[WHAT NEEDS TO BE DONE]
Repeat every line of text in the rows below word for word, leaving out the pictures.

[Dataset entries]
'''
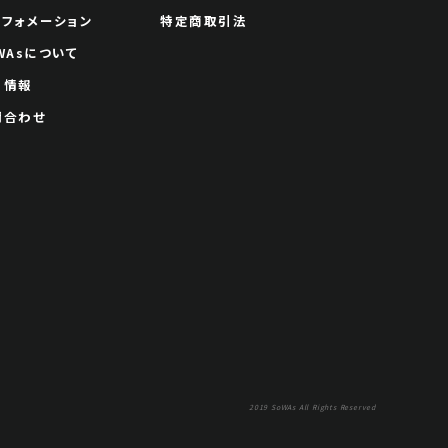
ンフォメーション
特定商取引法
WAsについて
用情報
問合わせ
2019 SoWAs All Rights Reserved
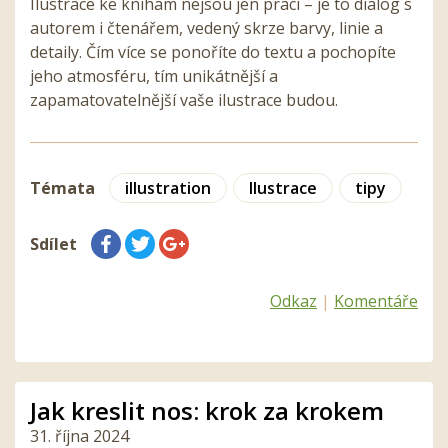
Ilustrace ke knihám nejsou jen prací – je to dialog s
autorem i čtenářem, vedený skrze barvy, linie a
detaily. Čím více se ponoříte do textu a pochopíte
jeho atmosféru, tím unikátnější a
zapamatovatelnější vaše ilustrace budou.
Témata
illustration
Ilustrace
tipy
Sdílet
Odkaz
|
Komentáře
Jak kreslit nos: krok za krokem
31. října 2024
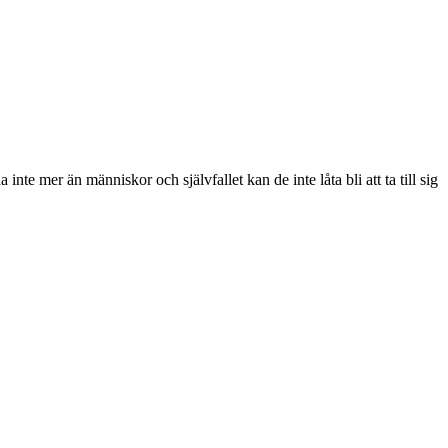
nte mer än människor och självfallet kan de inte låta bli att ta till sig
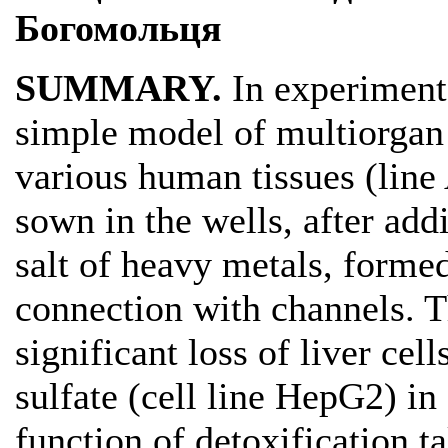
Богомольця
SUMMARY.
In experiments
simple model of multiorgan 
various human tissues (lin
sown in the wells, after ad
salt of heavy metals, formed
connection with channels. T
significant loss of liver ce
sulfate (cell line HepG2) in
function of detoxification ta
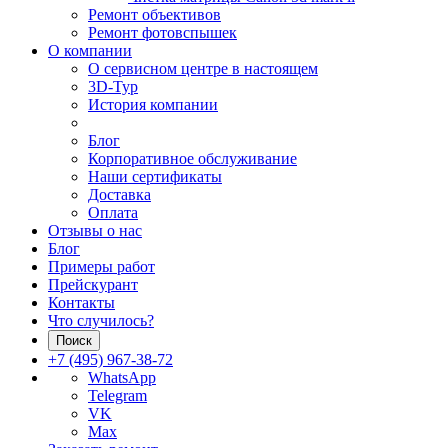
Ремонт объективов
Ремонт фотовспышек
О компании
О сервисном центре в настоящем
3D-Тур
История компании
Блог
Корпоративное обслуживание
Наши сертификаты
Доставка
Оплата
Отзывы о нас
Блог
Примеры работ
Прейскурант
Контакты
Что случилось?
Поиск
+7 (495) 967-38-72
WhatsApp
Telegram
VK
Max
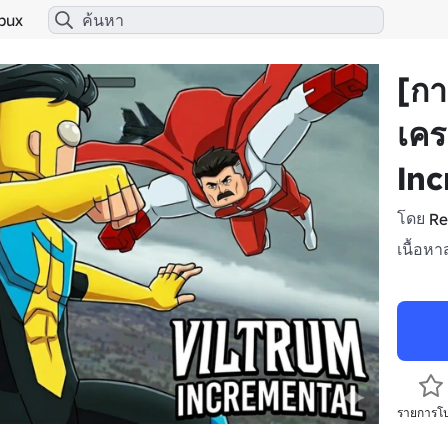
bux
[กา
เคร
In
โดย
Re
เนื้อห
รายการโ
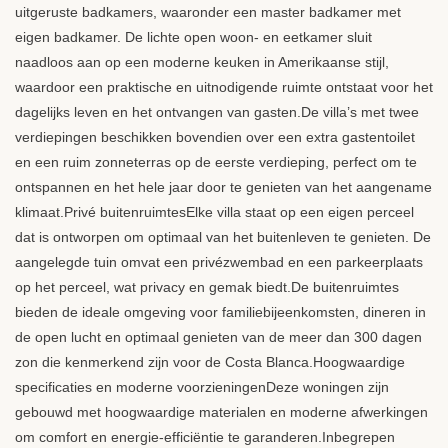
uitgeruste badkamers, waaronder een master badkamer met
eigen badkamer. De lichte open woon- en eetkamer sluit
naadloos aan op een moderne keuken in Amerikaanse stijl,
waardoor een praktische en uitnodigende ruimte ontstaat voor het
dagelijks leven en het ontvangen van gasten.De villa’s met twee
verdiepingen beschikken bovendien over een extra gastentoilet
en een ruim zonneterras op de eerste verdieping, perfect om te
ontspannen en het hele jaar door te genieten van het aangename
klimaat.Privé buitenruimtesElke villa staat op een eigen perceel
dat is ontworpen om optimaal van het buitenleven te genieten. De
aangelegde tuin omvat een privézwembad en een parkeerplaats
op het perceel, wat privacy en gemak biedt.De buitenruimtes
bieden de ideale omgeving voor familiebijeenkomsten, dineren in
de open lucht en optimaal genieten van de meer dan 300 dagen
zon die kenmerkend zijn voor de Costa Blanca.Hoogwaardige
specificaties en moderne voorzieningenDeze woningen zijn
gebouwd met hoogwaardige materialen en moderne afwerkingen
om comfort en energie-efficiëntie te garanderen.Inbegrepen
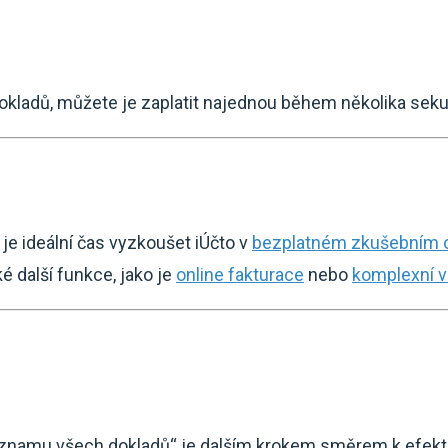
dokladů, můžete je zaplatit najednou během několika sek
 je ideální čas vyzkoušet iÚčto v
bezplatném zkušebním 
 další funkce, jako je
online fakturace
nebo
komplexní v
znamu všech dokladů“ je dalším krokem směrem k efekt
'''
[RESULT OF THIS TASK]
ンフォメーション
特定商取引法
WAsについて
用情報
問合わせ
2019 SoWAs All Rights Reserved
Ilustrace ke knihám nejsou jen prací – je to dialog s
autorem i čtenářem, vedený skrze barvy, linie a
detaily. Čím více se ponoříte do textu a pochopíte
jeho atmosféru, tím unikátnější a
zapamatovatelnější vaše ilustrace budou.
Témata
illustration
Ilustrace
tipy
Sdílet
Odkaz
|
Komentáře
Jak kreslit nos: krok za krokem
31. října 2024
nte mer än människor och självfallet kan de inte låta bli att ta till sig
Богомольця
SUMMARY.
In experiments
simple model of multiorgan 
various human tissues (lin
sown in the wells, after ad
salt of heavy metals, formed
connection with channels. T
significant loss of liver ce
sulfate (cell line HepG2) in
function of detoxification ta
Ремонт объективов
Ремонт фотовспышек
О компании
О сервисном центре в настоящем
3D-Тур
История компании
Блог
Корпоративное обслуживание
Наши сертификаты
Доставка
Оплата
Отзывы о нас
Блог
Примеры работ
Прейскурант
Контакты
Что случилось?
Поиск
+7 (495) 967-38-72
WhatsApp
Telegram
VK
Max
bux
[กา
เคร
In
โดย
Re
เนื้อห
รายการโ
uitgeruste badkamers, waaronder een master badkamer met
eigen badkamer. De lichte open woon- en eetkamer sluit
naadloos aan op een moderne keuken in Amerikaanse stijl,
waardoor een praktische en uitnodigende ruimte ontstaat voor het
dagelijks leven en het ontvangen van gasten.De villa’s met twee
verdiepingen beschikken bovendien over een extra gastentoilet
en een ruim zonneterras op de eerste verdieping, perfect om te
ontspannen en het hele jaar door te genieten van het aangename
klimaat.Privé buitenruimtesElke villa staat op een eigen perceel
dat is ontworpen om optimaal van het buitenleven te genieten. De
aangelegde tuin omvat een privézwembad en een parkeerplaats
op het perceel, wat privacy en gemak biedt.De buitenruimtes
bieden de ideale omgeving voor familiebijeenkomsten, dineren in
de open lucht en optimaal genieten van de meer dan 300 dagen
zon die kenmerkend zijn voor de Costa Blanca.Hoogwaardige
specificaties en moderne voorzieningenDeze woningen zijn
gebouwd met hoogwaardige materialen en moderne afwerkingen
om comfort en energie-efficiëntie te garanderen.Inbegrepen
dokladů, můžete je zaplatit najednou během několika sek
 je ideální čas vyzkoušet iÚčto v
bezplatném zkušebním 
 další funkce, jako je
online fakturace
nebo
komplexní v
znamu všech dokladů“ je dalším krokem směrem k efekt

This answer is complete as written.